How many vertices of degree 1 are there in a tree with no vertices of degree more than 4? The only thing that I have right now is that the number of edges in a tree is n-1 where n is the number of vertices. Any help would be appreciated. Thanks in advance.

Answer 1

Let $k$ be the number of leafs in the tree. Let $n$ be the number of vertices.

It is known that $k \geq 2$ with equality for $T=P_n$.

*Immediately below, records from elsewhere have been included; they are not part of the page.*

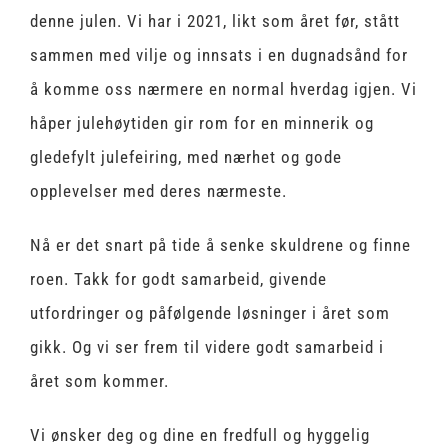
denne julen. Vi har i 2021, likt som året før, stått
sammen med vilje og innsats i en dugnadsånd for
å komme oss nærmere en normal hverdag igjen. Vi
håper julehøytiden gir rom for en minnerik og
gledefylt julefeiring, med nærhet og gode
opplevelser med deres nærmeste.
Nå er det snart på tide å senke skuldrene og finne
roen. Takk for godt samarbeid, givende
utfordringer og påfølgende løsninger i året som
gikk. Og vi ser frem til videre godt samarbeid i
året som kommer.
Vi ønsker deg og dine en fredfull og hyggelig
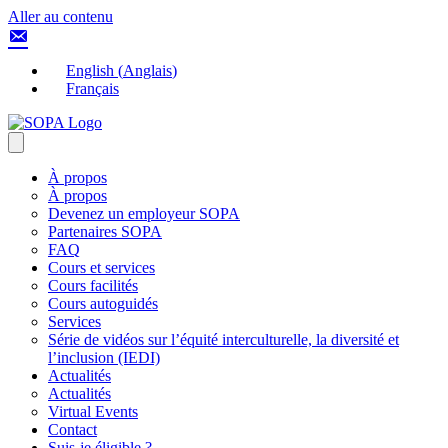
Aller au contenu
English
(
Anglais
)
Français
À propos
À propos
Devenez un employeur SOPA
Partenaires SOPA
FAQ
Cours et services
Cours facilités
Cours autoguidés
Services
Série de vidéos sur l’équité interculturelle, la diversité et
l’inclusion (IEDI)
Actualités
Actualités
Virtual Events
Contact
Suis-je éligible ?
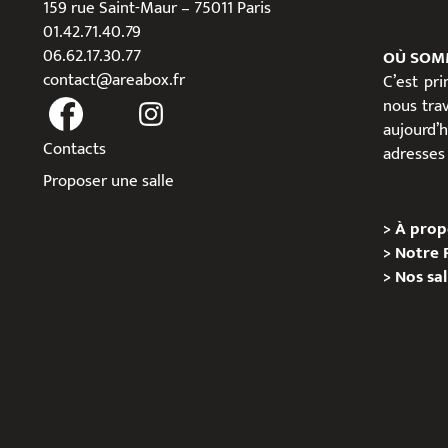
159 rue Saint-Maur – 75011 Paris
01.42.71.40.79
06.62.17.30.77
OÙ SOM
contact@areabox.fr
C’est pr
nous trav
aujour
Contacts
adresses 
Proposer une salle
>
À prop
>
Notre 
>
Nos sal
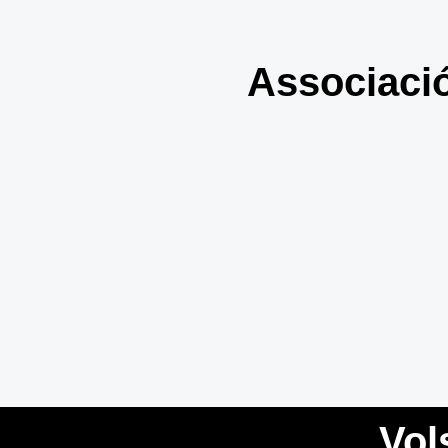
Associació
Vol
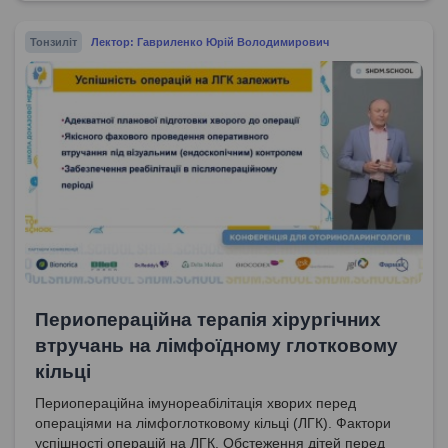
Тонзиліт
Лектор: Гавриленко Юрій Володимирович
Периопераційна терапія хірургічних
втручань на лімфоїдному глотковому
кільці
Периопераційна імунореабілітація хворих перед
операціями на лімфоглотковому кільці (ЛГК). Фактори
успішності операцій на ЛГК. Обстеження дітей перед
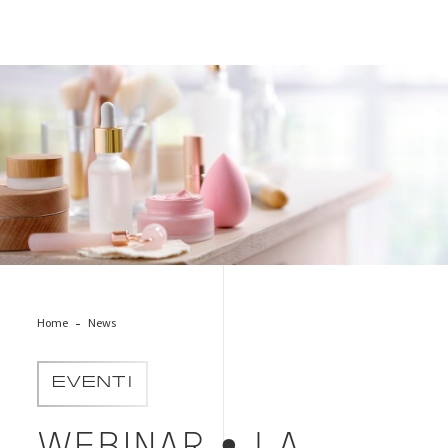
Cosmesi
Home
News
EVENTI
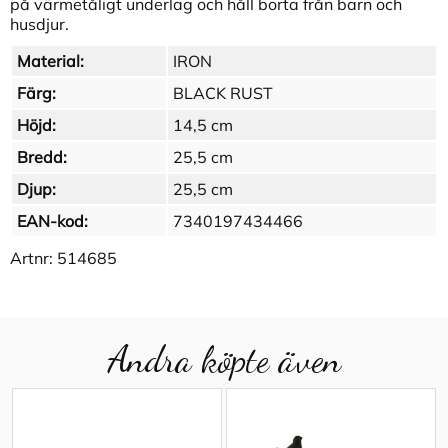
på värmetåligt underlag och håll borta från barn och
husdjur.
Material:
IRON
Färg:
BLACK RUST
Höjd:
14,5 cm
Bredd:
25,5 cm
Djup:
25,5 cm
EAN-kod:
7340197434466
Artnr:
514685
Andra köpte även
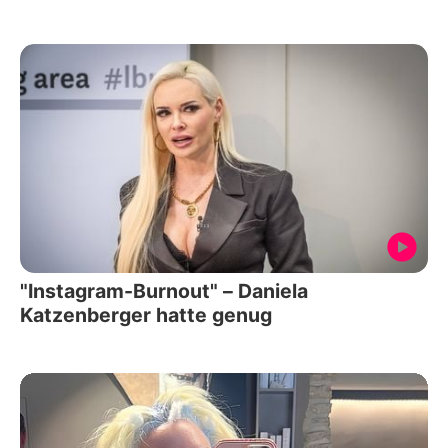
"Instagram-Burnout" – Daniela
Katzenberger hatte genug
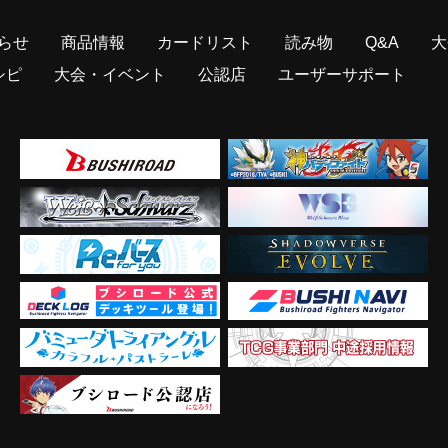
らせ
商品情報
カードリスト
読み物
Q&A
大
シピ
大会・イベント
公認店
ユーザーサポート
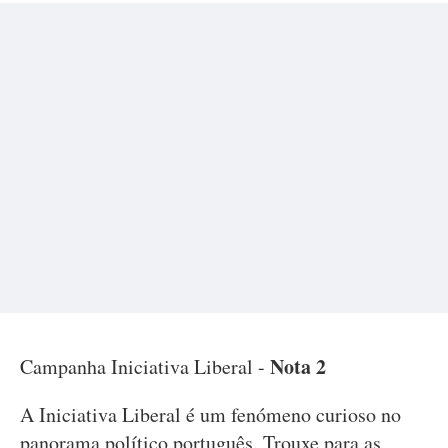
Nota 2
Campanha Iniciativa Liberal -
A Iniciativa Liberal é um fenómeno curioso no
panorama político português. Trouxe para as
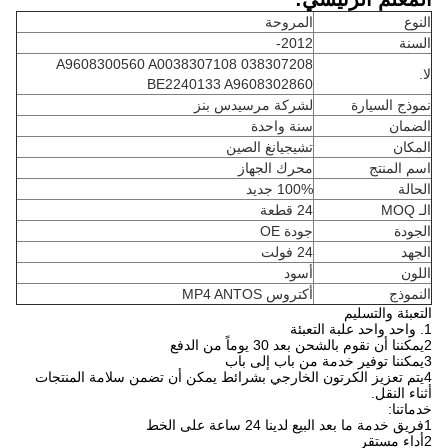
النوع
المروحة
السنة
2012-
A9608300560 A0038307108 038307208
لا.
BE2240133 A9608302860
نموذج السيارة
لشركة مرسيدس بنز
الضمان
سنة واحدة
المكان
تشيجيانغ الصين
اسم المنتج
محرك الجهاز
الحالة
100% جديد
الـ MOQ
24 قطعة
الجودة
جودة OE
الجهد
24 فولت
اللون
أسود
النموذج
أكتروس MP4 ANTOS
التعبئة والتسليم
1. واحد واحد علبة التعبئة
2يمكننا أن نقوم بالشحن بعد 30 يوماً من الدفع
3يمكننا توفير خدمة من باب إلى باب
4يتم تعزيز الكرتون الخارجي بشرائط يمكن أن تضمن سلامة المنتجات
أثناء النقل.
خدماتنا:
1فريق خدمة ما بعد البيع لدينا 24 ساعة على الخط
2أداء مستقر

As for the upper bound, the sum of degrees is at most $k+4(n-k)$. Thus

$$2(n-1)\leq k+4(n-k)=4n-3k \,$$

Solving this equality we get

$$k \leq \frac{2n+2}{3} \,.$$

Since $k$ is integer, we must have

$$k \leq \lfloor \frac{2n+2}{3} \rfloor \,.$$

The upper bound can be reached. Let $r$ be the remainder when $2n+2$ is divided by $3$. Then (as the above proof suggests) we need to construct a tree with $\lfloor \frac{2n+2}{3} \rfloor$ leafs, $r$ vertices of degree $2$ and $n-r- \lfloor \frac{2n+2}{3} \rfloor$ vertices of degree $4$. You can prove that such a tree exists by induction on $n$, the $P(n) \Rightarrow P(n+3)$ is easy (replace a leaf by a vertex of degree $4$ and connect it to 3 new leafs.)

Answer 2

If there are $n_i$ vertices of degree $i$, $1\le i\le 4$, then we must have $$n_1+2n_2+3n_3+4n_4=2(n-1)=2(n_1+n_2+n_3+n_4-1),$$ hence $$n_1=n_3+2n_4+2. $$ Especially, $$ 2\le n_1\le \frac{2n+2}3.$$ (The latter from $3n_1= 2(n_1+n3+n_4)+2-n_3\le 2n+2$).